• TEXTE DE LA PAGE:
+ + + + +

Même s’il est encore trop tard pour savoir quels usages et marchés vont décoller dans les dix prochaines années, l’informatique quantique représente une opportunité pour l’Europe de reprendre un peu d’autonomie technologique par rapport aux Américains et Chinois.
La puissance de calcul d’un PC portable !
« L’Europe peut revendiquer une excellence scientifique dans les technologies quantiques, ce qui peut permettre à des entreprises de jouer un rôle clé dans le concert mondial, surtout dans un marché qui sera au départ très spécialisé. Il y a un écosystème de startups qui est visible, des financements arrivés et des projets lancés en liaison avec des industriels comme Total, EDF, BMW et Airbus », note Olivier Ezratty.
Une poignée de startups françaises, qui sont des émanations de laboratoires de recherche, sont créées et affichent un gros potentiel : Quandela, Pasqal, C12 Nanotech, Alice & Bob… Pasqal affiche le potentiel d’apporter « une capacité de calcul digne des machines les plus puissantes et qui serait utile dans la simulation chimique pour inventer notamment de nouveaux matériaux, mais aussi résoudre des problèmes d’optimisation. On pourra juger sur pièce avec des benchmarks d’ici moins de 2 ans », précise Olivier Ezratty.
Reste que pour l’instant, aucun des ordinateurs quantiques développés dans le monde ne peut prétendre dépasser la puissance de calcul d’un… ordinateur portable. Ce sont encore des machines expérimentales qui permettent à des développeurs d’apprendre à coder. Et elles ne permettent pas encore de développer des logiciels qui iraient plus vite que leurs équivalents sur des ordinateurs standards.
« La promesse ultime dans plusieurs années est de dépasser les plus grosses machines qui sont énergivores. Des machines consommant peu d’énergie et qui feraient tourner des algorithmes dont les équivalents classiques exigent des clusters de serveurs, voire du HPC (High Performance Computing) pourraient apparaître dans moins de cinq ans », anticipe Olivier Ezratty.

+ + + + +

• Exercices d'interprétation de graphiques:
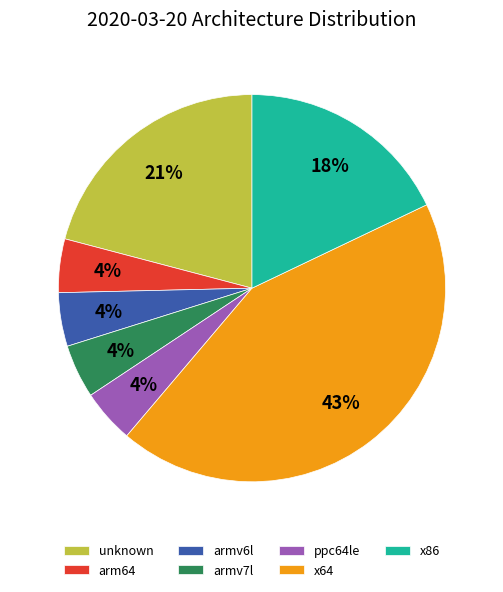

Is there a majority slice in this chart?

No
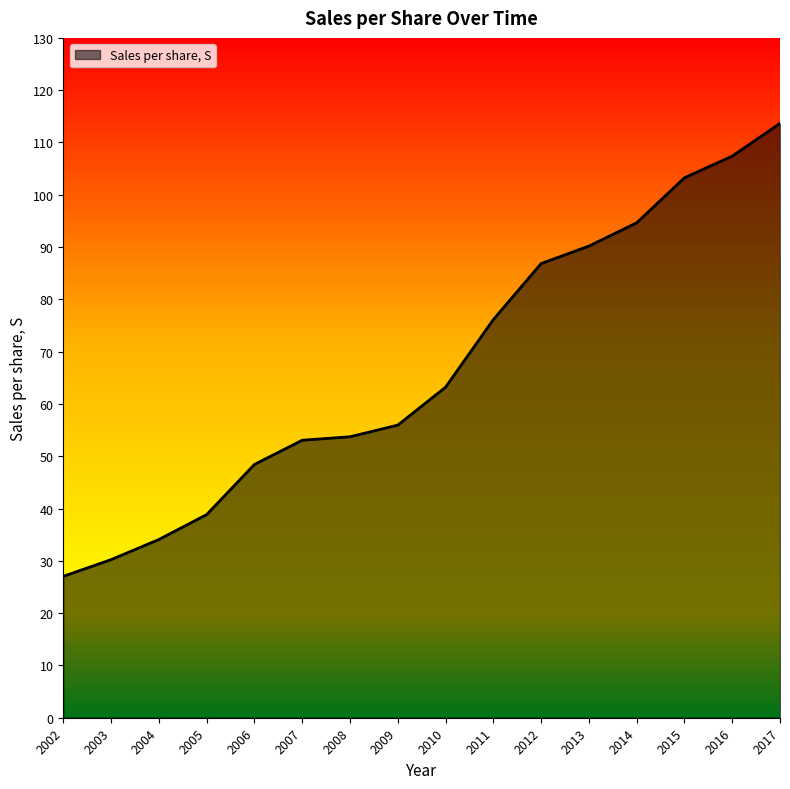

Which has a higher value, 2013 or 2009?

2013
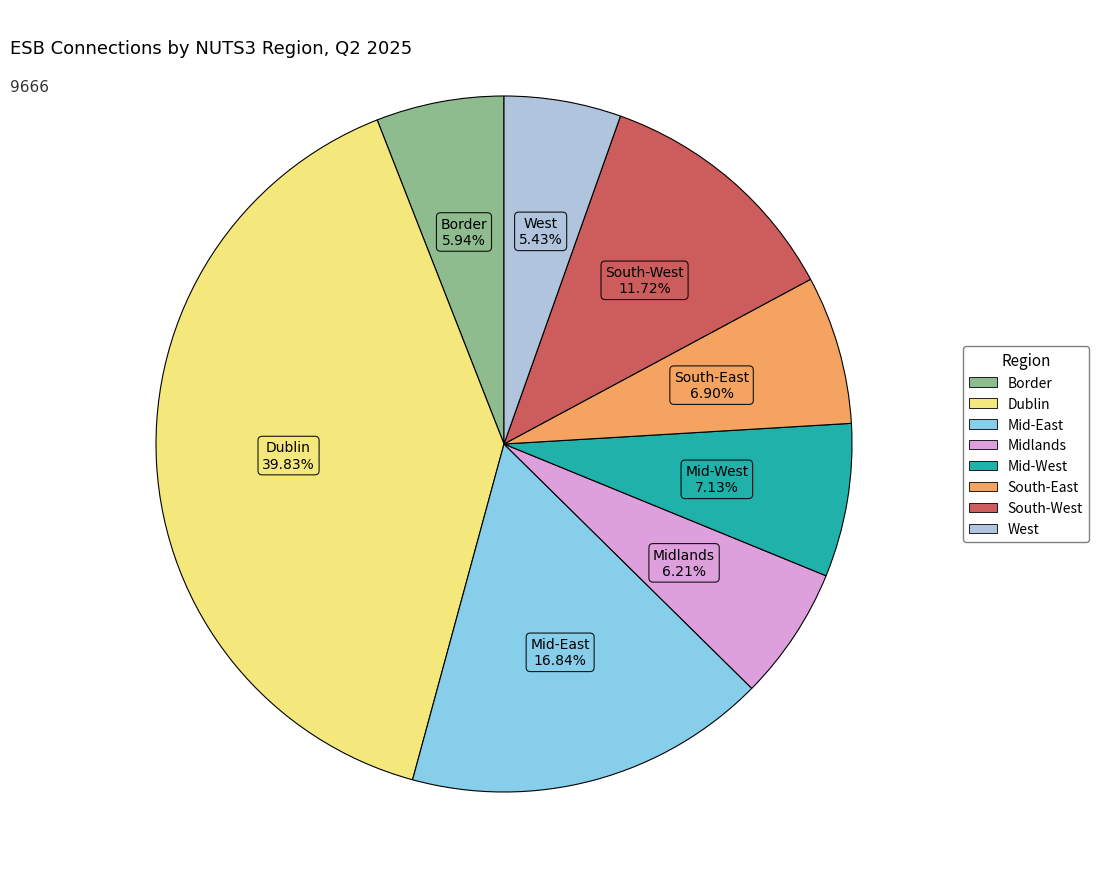

To the nearest percent, what is the average slice percentage?

12%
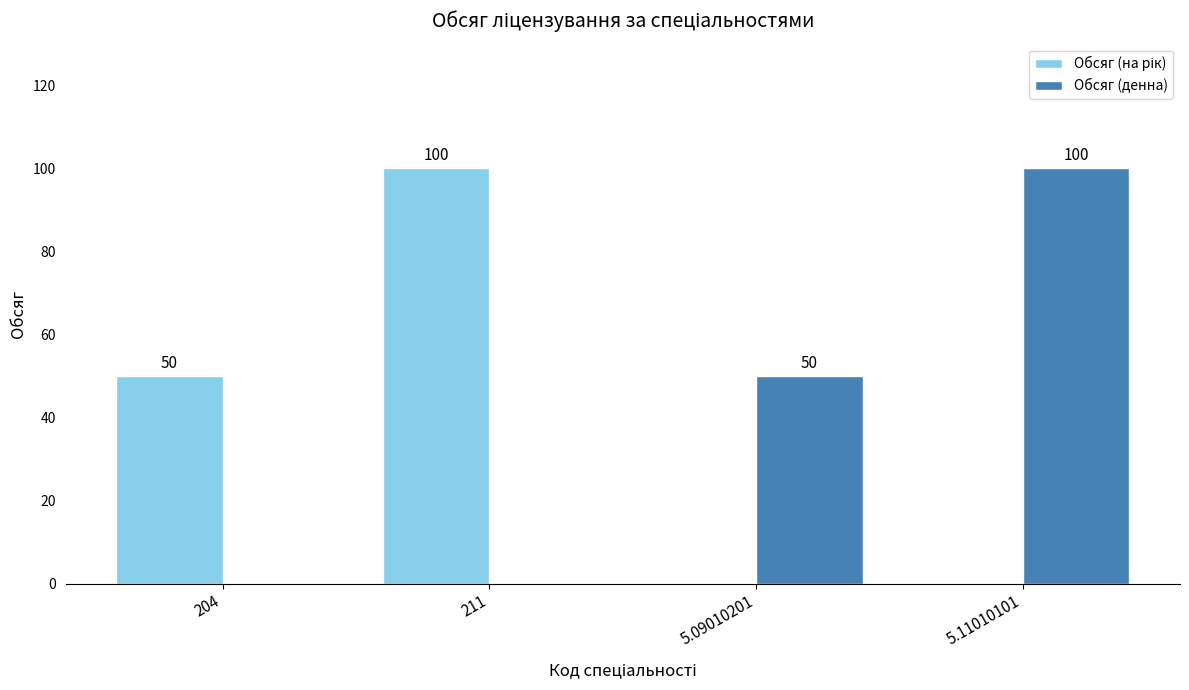

What is the total value across all series at 204?

50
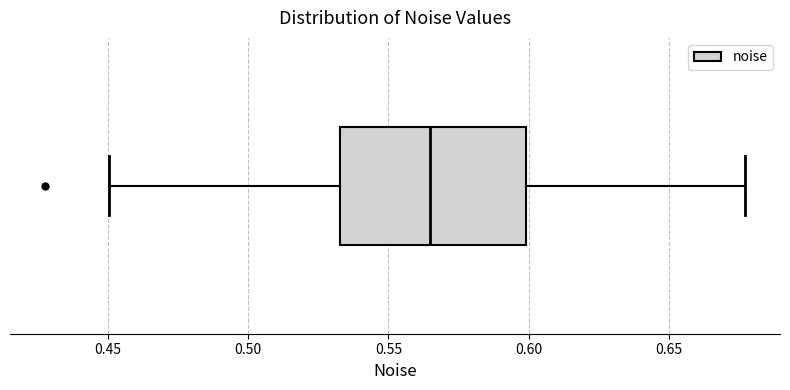

Where does the median line of the box sit on the x-axis? The values are not printed on the chart, so give them approximately, as read against the axis.

0.565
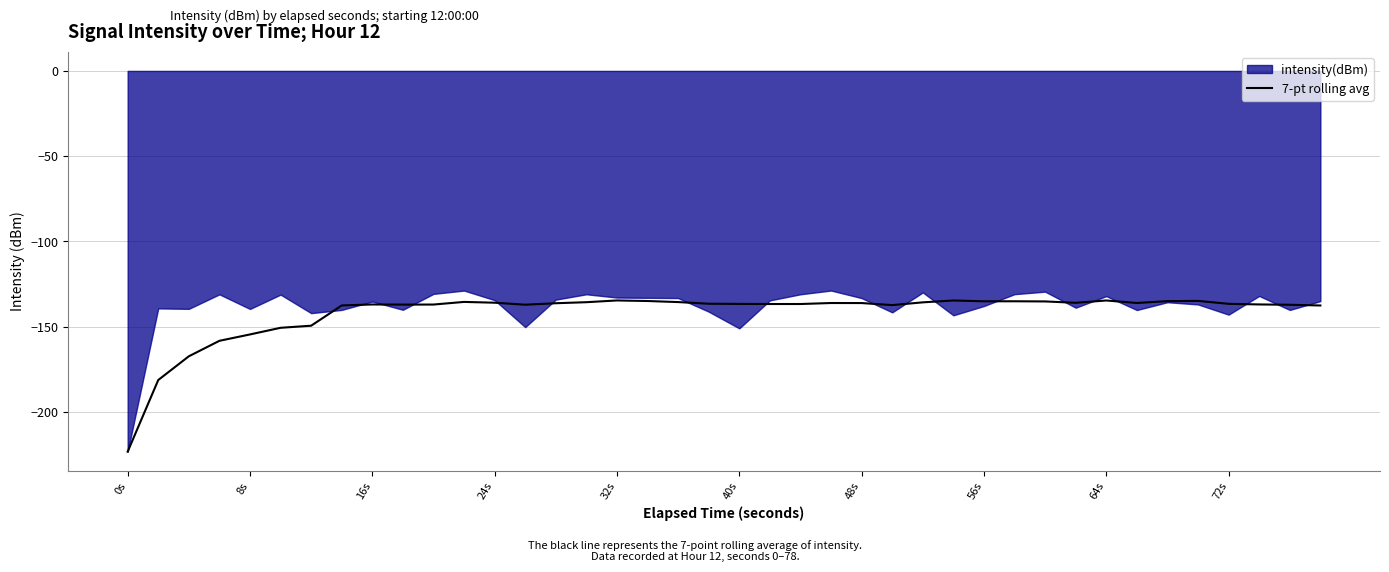

What is the maximum value for 7-pt rolling avg?

-134.6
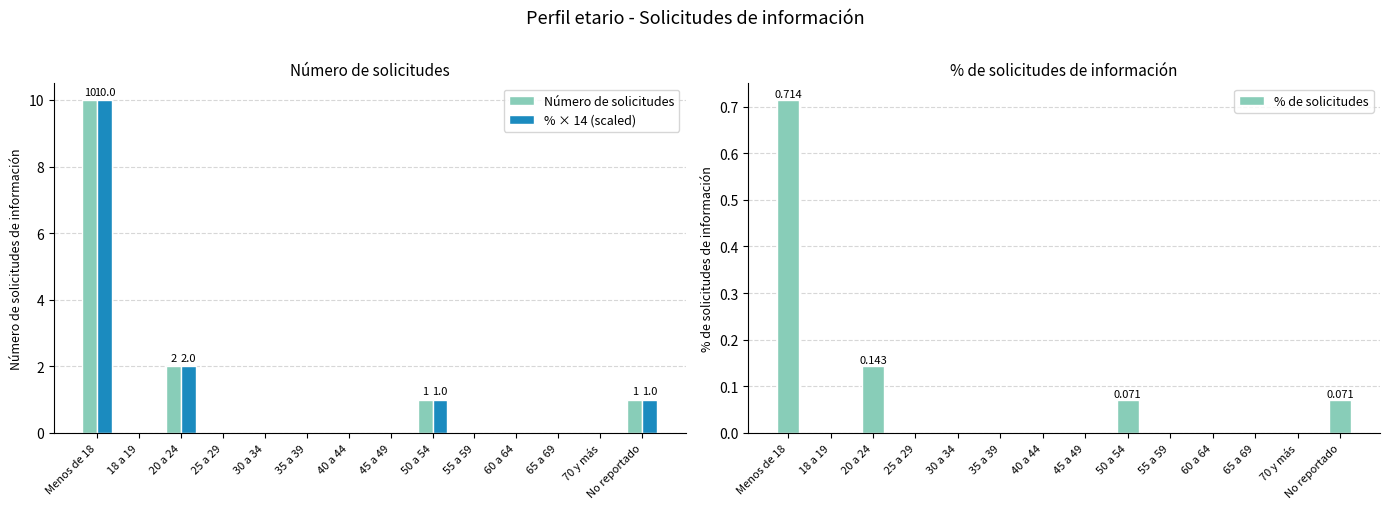

What are all the series names shown in the legend?

Número de solicitudes, % × 14 (scaled), % de solicitudes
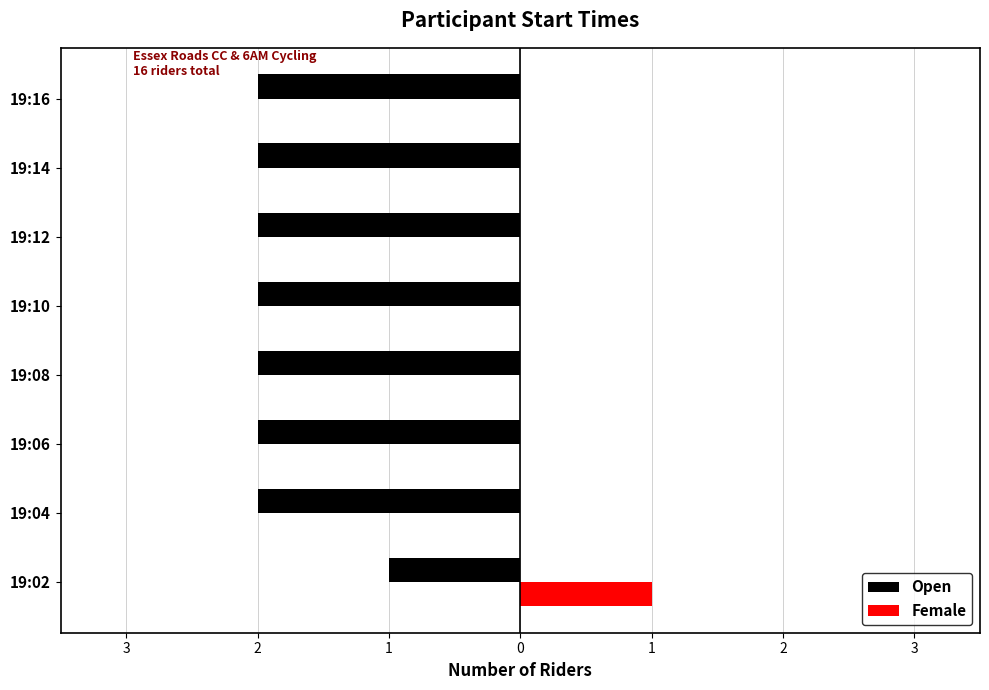

What are all the series names shown in the legend?

Open, Female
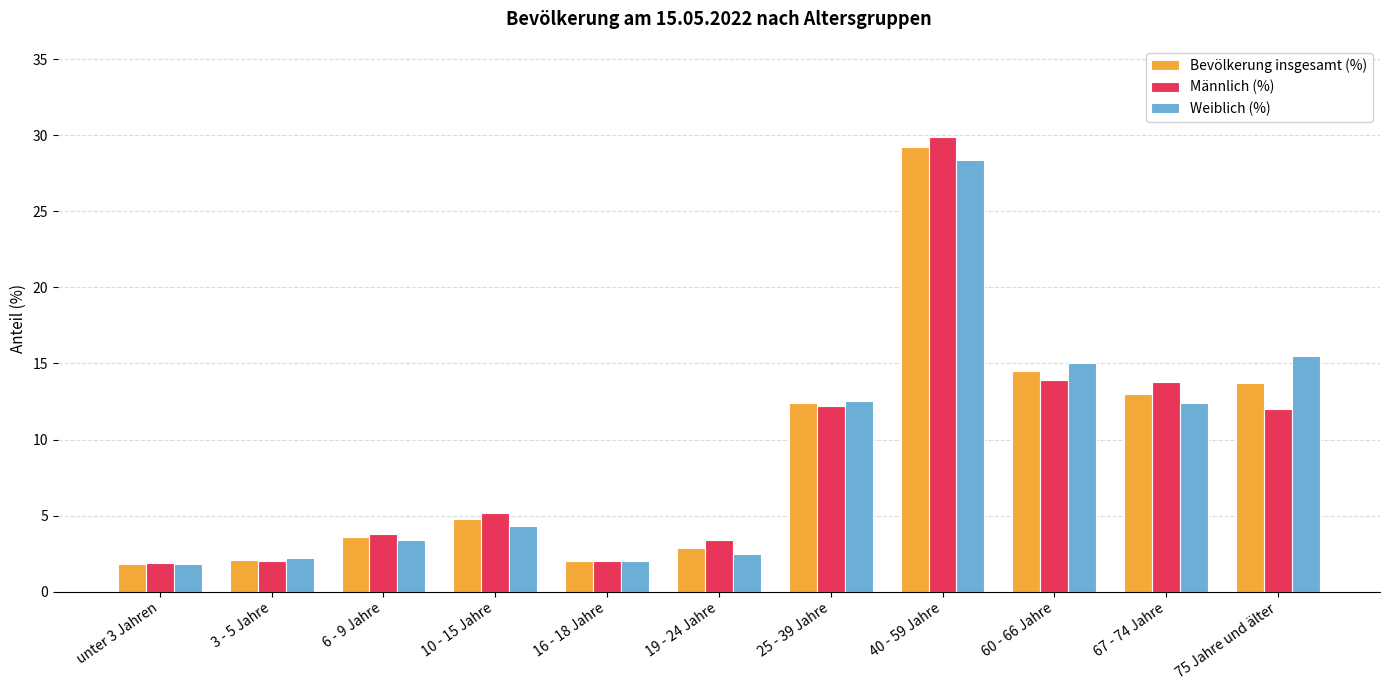

What is the difference between the maximum and minimum values in the Bevölkerung insgesamt (%) series?

27.4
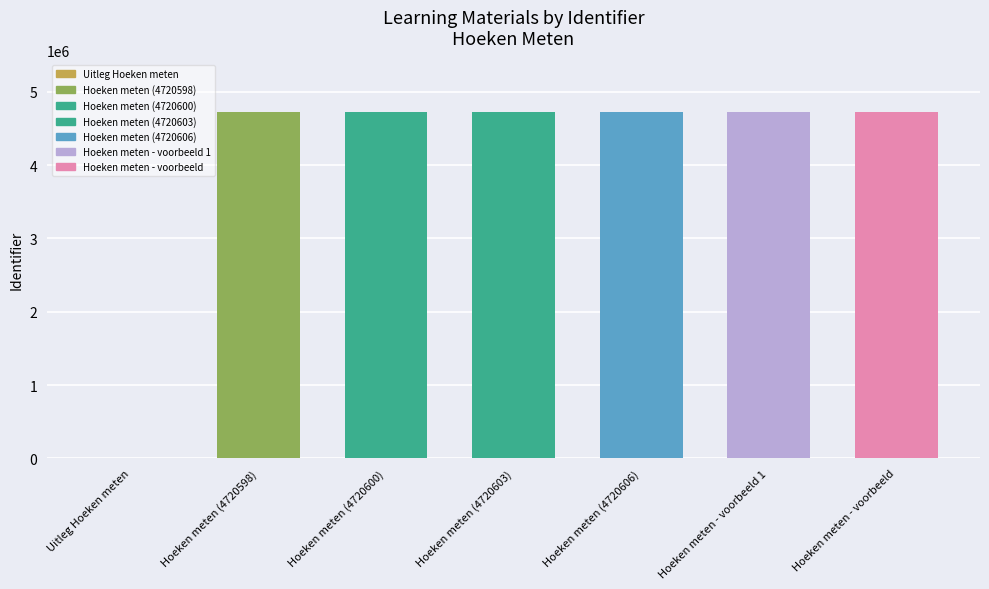

At which label is the value closest to 2360361?

Hoeken meten (4720598)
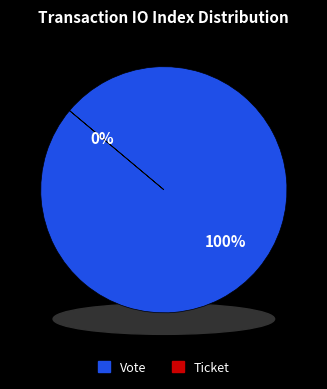

How many segments does this pie chart have?

2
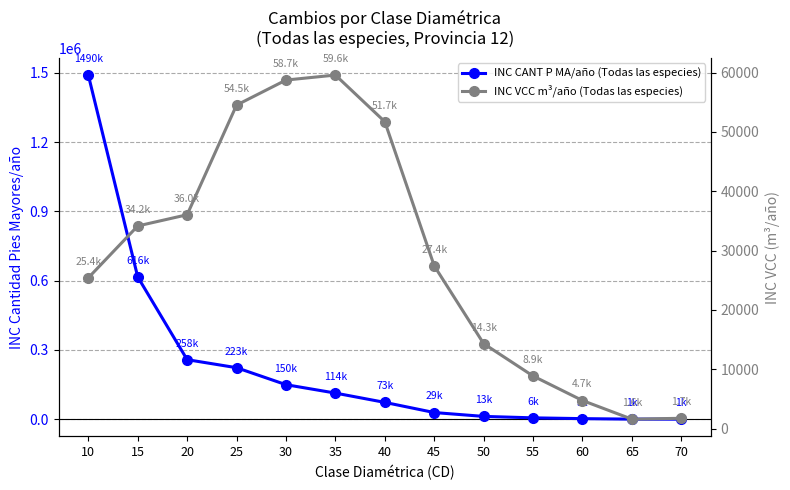

What is the total value across all series at 50?

26923.1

+ + + + +

• CONSIGNE 1:
D'après le texte sur l'informatique quantique, pourquoi des entreprises européennes peuvent-elles jouer un rôle clé dans le concert mondial ?
• CONSIGNE 2:
Dans le texte sur l'informatique quantique, recopiez le passage qui commence par "Une poignée de" et se termine par "précise Olivier Ezratty.", en remplaçant "benchmarks" par "tests comparatifs".

• RÉPONSE ATTENDUE 1:
L'Europe peut revendiquer une excellence scientifique dans les technologies quantiques, ce qui peut permettre à des entreprises européennes de jouer un rôle clé, surtout dans un marché qui sera au départ très spécialisé.

• RÉPONSE ATTENDUE 2:
Une poignée de startups françaises, qui sont des émanations de laboratoires de recherche, sont créées et affichent un gros potentiel : Quandela, Pasqal, C12 Nanotech, Alice & Bob… Pasqal affiche le potentiel d’apporter « une capacité de calcul digne des machines les plus puissantes et qui serait utile dans la simulation chimique pour inventer notamment de nouveaux matériaux, mais aussi résoudre des problèmes d’optimisation. On pourra juger sur pièce avec des tests comparatifs d’ici moins de 2 ans », précise Olivier Ezratty.